= European Thermoelectric Society =

Non-profit organization based in Germany

The European Thermoelectric Society (ETS) is a non-profit organization founded in 1995. The goals of the ETS are to promote European research and development activities and professional networking in the field of thermoelectricity.

As of June 2021, the society had an average of about 100 members and is located in the Institute for Materials Sciences (Chair of Materials Chemistry) at the University of Stuttgart, Germany.

== History ==
The idea to establish a ″thermoelectric network″ within the European Union started to take shape at the 1st European Workshop on Thermoelectricity in Dresden, Germany in October 1994. The actual foundation assembly of the European Thermoelectric Society with participants from eight European countries was held in Cologne, Germany in February 1995. The first elected president was Hubert Scherrer (France).

== Purpose ==
The purpose of ETS is to represent the interests of everyone in Europe involved in thermoelectricity. It offers a platform to the European thermoelectric community to improve exchange of information and pool resources. On the other hand, it acts as a single point of contact for economy, politics and the interested public. It is committed to watch trends, give directions for future activities, develop visions, and render guidance to those interested in the field. An important function is to raise awareness of thermoelectricity and its applications in Europe.

In order to live up to these purposes, the ETS is organizer of conferences in topics of interest to the community and establishes a communication network between members. In addition, the ETS is in close contact to other thermoelectric groups and societies in Europe: DTG (Germany), STS (Switzerland), GDR TE (France), AIT (Italy) and worldwide (ITS).

== Structure ==
The society consists of the general assembly, the executive committee, the extended committee and the auditors.

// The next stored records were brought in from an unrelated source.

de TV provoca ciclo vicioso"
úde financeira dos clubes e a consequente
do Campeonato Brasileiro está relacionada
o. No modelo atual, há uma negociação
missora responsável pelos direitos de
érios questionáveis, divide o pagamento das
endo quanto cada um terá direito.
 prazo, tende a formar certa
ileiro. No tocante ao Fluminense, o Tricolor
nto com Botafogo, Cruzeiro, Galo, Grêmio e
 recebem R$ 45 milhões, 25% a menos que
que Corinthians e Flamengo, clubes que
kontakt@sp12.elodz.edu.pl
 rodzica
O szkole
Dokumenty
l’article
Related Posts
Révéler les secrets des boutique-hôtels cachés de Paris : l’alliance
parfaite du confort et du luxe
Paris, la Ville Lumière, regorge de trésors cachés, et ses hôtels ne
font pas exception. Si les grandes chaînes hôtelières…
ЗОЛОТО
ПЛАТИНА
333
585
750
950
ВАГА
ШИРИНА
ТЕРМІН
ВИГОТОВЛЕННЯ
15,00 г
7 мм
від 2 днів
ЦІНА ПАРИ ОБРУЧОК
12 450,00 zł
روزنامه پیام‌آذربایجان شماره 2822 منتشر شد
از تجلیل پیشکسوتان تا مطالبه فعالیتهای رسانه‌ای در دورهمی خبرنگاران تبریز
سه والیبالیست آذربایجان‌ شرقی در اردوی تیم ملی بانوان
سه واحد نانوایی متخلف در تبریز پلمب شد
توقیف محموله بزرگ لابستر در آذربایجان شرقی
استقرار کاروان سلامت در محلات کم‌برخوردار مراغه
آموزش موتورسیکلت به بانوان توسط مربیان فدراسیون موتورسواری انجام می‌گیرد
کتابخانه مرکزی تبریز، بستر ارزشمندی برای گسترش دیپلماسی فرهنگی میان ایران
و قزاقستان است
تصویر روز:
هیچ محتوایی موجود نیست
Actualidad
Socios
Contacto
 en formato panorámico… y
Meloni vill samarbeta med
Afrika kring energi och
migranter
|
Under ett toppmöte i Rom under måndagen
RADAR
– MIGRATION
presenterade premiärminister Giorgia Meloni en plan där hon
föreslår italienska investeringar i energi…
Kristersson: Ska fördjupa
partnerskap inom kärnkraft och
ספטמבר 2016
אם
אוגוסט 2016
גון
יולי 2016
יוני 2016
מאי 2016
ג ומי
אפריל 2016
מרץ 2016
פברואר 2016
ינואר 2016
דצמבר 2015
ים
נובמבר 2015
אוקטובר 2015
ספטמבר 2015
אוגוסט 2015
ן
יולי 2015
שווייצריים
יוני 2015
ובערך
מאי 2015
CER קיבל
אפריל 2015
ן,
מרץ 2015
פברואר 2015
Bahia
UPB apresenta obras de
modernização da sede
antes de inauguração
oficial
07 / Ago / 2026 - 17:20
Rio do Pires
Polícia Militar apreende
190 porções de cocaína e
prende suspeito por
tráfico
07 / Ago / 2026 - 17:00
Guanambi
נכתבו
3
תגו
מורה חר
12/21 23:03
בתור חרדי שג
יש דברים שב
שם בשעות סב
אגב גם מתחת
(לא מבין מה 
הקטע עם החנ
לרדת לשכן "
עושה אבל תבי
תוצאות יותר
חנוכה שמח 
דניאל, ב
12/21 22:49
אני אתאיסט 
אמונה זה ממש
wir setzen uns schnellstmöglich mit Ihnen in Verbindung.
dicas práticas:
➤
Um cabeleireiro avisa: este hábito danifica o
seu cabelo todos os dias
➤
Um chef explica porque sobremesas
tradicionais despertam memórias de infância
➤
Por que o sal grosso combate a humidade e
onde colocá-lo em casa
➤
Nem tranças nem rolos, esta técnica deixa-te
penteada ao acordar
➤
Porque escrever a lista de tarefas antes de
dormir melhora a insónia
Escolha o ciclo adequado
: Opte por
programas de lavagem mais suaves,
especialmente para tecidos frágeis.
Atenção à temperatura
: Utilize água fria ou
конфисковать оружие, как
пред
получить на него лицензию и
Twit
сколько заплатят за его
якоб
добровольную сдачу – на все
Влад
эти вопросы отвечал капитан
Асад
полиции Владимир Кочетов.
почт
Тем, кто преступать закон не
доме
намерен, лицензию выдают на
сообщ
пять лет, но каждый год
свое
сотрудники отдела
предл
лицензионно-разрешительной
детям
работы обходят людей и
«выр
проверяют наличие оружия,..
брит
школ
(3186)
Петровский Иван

The general assembly consists of all individual members of the society. A member can be any individual person from industry or academic institutions with activities or interests in thermoelectricity. Registration for the European Conference on Thermoelectrics (ECT) involves an obligatory one year membership. The executive committee consisting of president, secretary, and treasurer manages and represents the society, while the extended committee acts in an advisory capacity. The members of both committees are elected by the general assembly for a three-year term.

== Meetings ==
The European countries take turns at organizing the annual European Conference on Thermoelectrics (ECT) showcasing trends, developments, products and services of academia and industry in the field.

Every three years the ECT coincides with the International Conference on Thermoelectrics (ICT).

== Awards ==
Together with the German, Italian and Swiss Thermoelectric Societies, the ETS sponsors three poster prizes every year. The prizes are endowed with a prize money of 500 Euro each and awarded at the annual ECT.

== Honorary members ==
According to the ETS bylaws, the executive committee may appoint a person as honorary member in recognition of his achievements. On this basis, the long-time active members Hubert Scherrer (France) and Harald Böttner (Germany) were awarded the honorary membership at the ECT2013 in Noordwijk, Netherlands.